Lisa wrote to me a few weeks back, asking for some help with her wedding.
“Hi. We are marrying in August. I have 5 sons and am looking for suggestions how they could all walk me down the aisle without it appearing that they are my bodyguards 🙂 Their ages range from 16-23. Any ideas? Thank you!“
Actually, Lisa – a few of my wedding industry friends and I do have a couple of ideas for you!
Photo Courtesy of: Miranda Laine Photography
My thought is to ask the boys if they want to escort you at all. I know, I know – they should be grown up enough to do it and want to do it but, alas, this is real life and they are teenagers sooooo… they might not. In fact, all but one may opt out and you may not even have to make a plan for multiple kids at all. But, straight up, their butts better be in the family photographs. Tell them I said so.
If they all do want to participate, then it might be nice for them to line the aisle at intervals. Then, you can walk alone down the aisle and meet them along the way for a special one-on-one moment with each kid individually.

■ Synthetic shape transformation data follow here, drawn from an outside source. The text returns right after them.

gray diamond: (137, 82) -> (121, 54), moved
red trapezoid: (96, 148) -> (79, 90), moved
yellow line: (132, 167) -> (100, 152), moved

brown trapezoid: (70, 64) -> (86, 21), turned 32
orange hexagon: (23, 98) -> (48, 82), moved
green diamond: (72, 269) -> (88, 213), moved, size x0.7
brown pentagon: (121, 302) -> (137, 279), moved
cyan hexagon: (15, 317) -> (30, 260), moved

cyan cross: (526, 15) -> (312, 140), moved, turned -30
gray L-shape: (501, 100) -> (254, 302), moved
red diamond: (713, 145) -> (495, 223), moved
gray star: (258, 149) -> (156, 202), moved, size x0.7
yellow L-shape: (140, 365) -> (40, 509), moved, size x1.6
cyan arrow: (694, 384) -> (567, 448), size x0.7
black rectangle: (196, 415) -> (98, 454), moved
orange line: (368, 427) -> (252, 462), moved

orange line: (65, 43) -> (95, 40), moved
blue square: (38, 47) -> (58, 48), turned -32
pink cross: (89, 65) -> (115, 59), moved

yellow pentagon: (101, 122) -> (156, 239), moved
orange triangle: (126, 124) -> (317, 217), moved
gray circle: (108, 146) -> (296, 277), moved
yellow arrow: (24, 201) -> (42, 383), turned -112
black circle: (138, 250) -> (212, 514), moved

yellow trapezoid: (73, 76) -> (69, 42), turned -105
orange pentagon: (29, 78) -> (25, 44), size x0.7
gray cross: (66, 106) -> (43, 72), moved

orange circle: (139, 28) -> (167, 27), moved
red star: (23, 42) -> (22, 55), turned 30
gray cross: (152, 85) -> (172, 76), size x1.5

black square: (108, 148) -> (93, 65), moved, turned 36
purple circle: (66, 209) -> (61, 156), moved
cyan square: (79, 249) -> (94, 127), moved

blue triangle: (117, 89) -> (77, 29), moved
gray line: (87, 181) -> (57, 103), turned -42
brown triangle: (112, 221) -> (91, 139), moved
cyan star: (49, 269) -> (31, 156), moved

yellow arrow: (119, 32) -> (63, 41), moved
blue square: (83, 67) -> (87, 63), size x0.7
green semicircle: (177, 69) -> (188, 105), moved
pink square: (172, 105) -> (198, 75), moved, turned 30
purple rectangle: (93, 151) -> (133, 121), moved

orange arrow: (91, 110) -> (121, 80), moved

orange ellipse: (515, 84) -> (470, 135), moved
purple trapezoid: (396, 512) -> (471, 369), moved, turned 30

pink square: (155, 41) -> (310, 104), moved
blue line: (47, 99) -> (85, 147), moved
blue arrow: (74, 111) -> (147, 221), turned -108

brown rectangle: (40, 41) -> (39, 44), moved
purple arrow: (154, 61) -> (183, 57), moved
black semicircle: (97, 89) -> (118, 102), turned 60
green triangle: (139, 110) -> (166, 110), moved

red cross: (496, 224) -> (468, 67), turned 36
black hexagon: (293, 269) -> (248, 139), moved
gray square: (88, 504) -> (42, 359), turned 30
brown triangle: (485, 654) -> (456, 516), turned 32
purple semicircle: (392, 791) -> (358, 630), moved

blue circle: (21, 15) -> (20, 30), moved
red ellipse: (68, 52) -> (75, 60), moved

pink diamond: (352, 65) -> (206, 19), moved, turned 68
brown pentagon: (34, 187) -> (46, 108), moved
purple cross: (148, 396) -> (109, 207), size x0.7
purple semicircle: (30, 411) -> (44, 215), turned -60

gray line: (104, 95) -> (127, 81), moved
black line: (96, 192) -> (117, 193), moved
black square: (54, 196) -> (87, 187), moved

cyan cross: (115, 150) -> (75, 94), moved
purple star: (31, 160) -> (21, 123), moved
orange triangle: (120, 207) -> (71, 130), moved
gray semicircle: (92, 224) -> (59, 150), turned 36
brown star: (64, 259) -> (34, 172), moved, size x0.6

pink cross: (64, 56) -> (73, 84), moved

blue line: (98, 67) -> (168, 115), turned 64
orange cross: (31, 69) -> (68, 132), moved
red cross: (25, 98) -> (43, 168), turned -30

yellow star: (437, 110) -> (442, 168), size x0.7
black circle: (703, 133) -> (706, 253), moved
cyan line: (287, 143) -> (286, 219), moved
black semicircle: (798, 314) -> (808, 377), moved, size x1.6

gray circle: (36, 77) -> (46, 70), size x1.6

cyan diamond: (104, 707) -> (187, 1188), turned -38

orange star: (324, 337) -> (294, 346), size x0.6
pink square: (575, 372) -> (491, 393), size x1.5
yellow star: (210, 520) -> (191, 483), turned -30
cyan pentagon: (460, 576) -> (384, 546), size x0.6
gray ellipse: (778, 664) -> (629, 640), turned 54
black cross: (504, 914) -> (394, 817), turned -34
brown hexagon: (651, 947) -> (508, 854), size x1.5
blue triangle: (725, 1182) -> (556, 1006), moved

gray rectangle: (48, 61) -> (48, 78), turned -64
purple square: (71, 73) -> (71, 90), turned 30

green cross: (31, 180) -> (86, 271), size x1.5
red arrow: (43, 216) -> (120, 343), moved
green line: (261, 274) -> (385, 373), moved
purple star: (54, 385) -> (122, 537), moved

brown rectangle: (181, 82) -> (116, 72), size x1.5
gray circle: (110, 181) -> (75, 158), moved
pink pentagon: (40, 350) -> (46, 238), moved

Here's a few more ideas from other wedding professionals:
“Choose one son to start your walk down the aisle with you. Have the others spread themselves out along the length of the aisle. Son 1 can walk you to where Son 2 is standing, at which point Son 1 hands you off to Son 2. Son 2 will walk you to where Son 3 is standing and hand you off to him. Repeat this the entire length of the aisle until you're at the altar. This will give each son a few precious moments along the aisle with you without it looking like you have your own entourage.” – Victoria of Burgh Brides
“I love this! I did something similar with a groom and his sisters last year. He had four sisters. What we did was similar to what [Victoria] said above, about greeting each [son] at a specific spot, but instead of releasing each sister as [the groom] went, they actually joined as they walked, with the most recent sister in the front with the groom. Only two walked in front (groom and sister), and the rest filed behind, coupled. it didn't feel body-guard-ish, it felt like a whole community was bringing him to the altar.” – Renee of Moxie Bright Events
“My suggestion would be the same as Renee's, plus the logistical angle of working it out at the rehearsal, with EVERYONE present. Patiently go through it a couple of times, see how it looks and feels, figure out where everyone stands, when everyone gets to go. Be patient enough to run through it a couple of times at the rehearsal. It's going to be this great, epic thing that no one is going to forget. Definitely have someone videograph it at the wedding, too. It's going to be really cool.” – Liz of Silver Charm Events
“It would be a nice touch to order the boys starting with the youngest and ending with the oldest escorting their mom to the altar. I just got all choked up thinking about it.” – Renee of Moxie Bright Events
Let me know what you decide to do, Lisa!